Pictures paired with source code

_ _ _ _ _

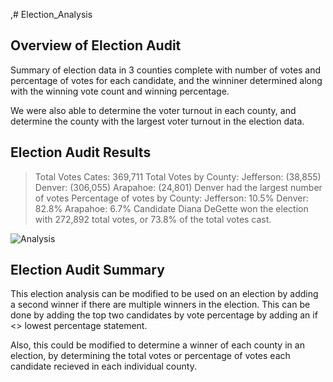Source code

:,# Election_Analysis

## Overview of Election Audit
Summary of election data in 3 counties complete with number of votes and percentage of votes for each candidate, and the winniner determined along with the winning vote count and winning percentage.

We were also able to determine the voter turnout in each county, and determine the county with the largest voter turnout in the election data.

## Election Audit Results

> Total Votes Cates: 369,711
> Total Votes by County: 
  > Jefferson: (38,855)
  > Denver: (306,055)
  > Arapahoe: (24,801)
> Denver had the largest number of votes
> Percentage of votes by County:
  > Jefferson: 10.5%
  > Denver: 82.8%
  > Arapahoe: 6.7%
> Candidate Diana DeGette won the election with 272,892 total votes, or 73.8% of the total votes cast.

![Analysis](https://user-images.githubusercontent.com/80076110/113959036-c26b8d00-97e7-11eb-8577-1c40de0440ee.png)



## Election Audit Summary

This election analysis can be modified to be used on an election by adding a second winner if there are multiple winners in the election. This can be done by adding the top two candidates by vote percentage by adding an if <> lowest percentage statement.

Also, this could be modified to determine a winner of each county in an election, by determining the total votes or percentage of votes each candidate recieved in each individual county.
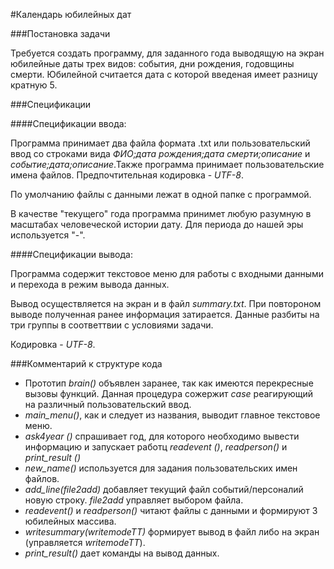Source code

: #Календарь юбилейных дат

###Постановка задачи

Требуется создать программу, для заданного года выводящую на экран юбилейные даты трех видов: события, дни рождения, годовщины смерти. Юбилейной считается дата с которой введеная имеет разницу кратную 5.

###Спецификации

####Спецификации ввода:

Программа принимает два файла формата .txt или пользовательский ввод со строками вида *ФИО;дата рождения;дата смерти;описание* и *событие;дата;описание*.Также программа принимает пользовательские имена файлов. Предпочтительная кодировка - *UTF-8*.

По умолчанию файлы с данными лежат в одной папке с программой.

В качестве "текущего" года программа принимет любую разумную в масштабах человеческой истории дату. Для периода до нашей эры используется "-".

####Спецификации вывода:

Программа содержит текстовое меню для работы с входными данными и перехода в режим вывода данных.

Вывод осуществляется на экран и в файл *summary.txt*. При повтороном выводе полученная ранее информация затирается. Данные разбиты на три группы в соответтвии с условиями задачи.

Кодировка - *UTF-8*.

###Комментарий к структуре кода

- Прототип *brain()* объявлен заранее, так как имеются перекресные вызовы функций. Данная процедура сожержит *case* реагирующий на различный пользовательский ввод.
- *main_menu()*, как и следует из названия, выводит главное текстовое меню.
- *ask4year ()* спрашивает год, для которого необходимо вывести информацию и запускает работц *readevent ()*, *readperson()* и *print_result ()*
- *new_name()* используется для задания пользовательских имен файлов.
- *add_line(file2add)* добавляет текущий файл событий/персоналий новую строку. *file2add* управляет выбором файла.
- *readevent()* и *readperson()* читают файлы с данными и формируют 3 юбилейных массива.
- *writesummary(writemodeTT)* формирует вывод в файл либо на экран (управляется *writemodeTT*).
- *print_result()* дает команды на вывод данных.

_ _ _ _ _

Copy out every line above where "winner" is present.

This election analysis can be modified to be used on an election by adding a second winner if there are multiple winners in the election. This can be done by adding the top two candidates by vote percentage by adding an if <> lowest percentage statement.
Also, this could be modified to determine a winner of each county in an election, by determining the total votes or percentage of votes each candidate recieved in each individual county.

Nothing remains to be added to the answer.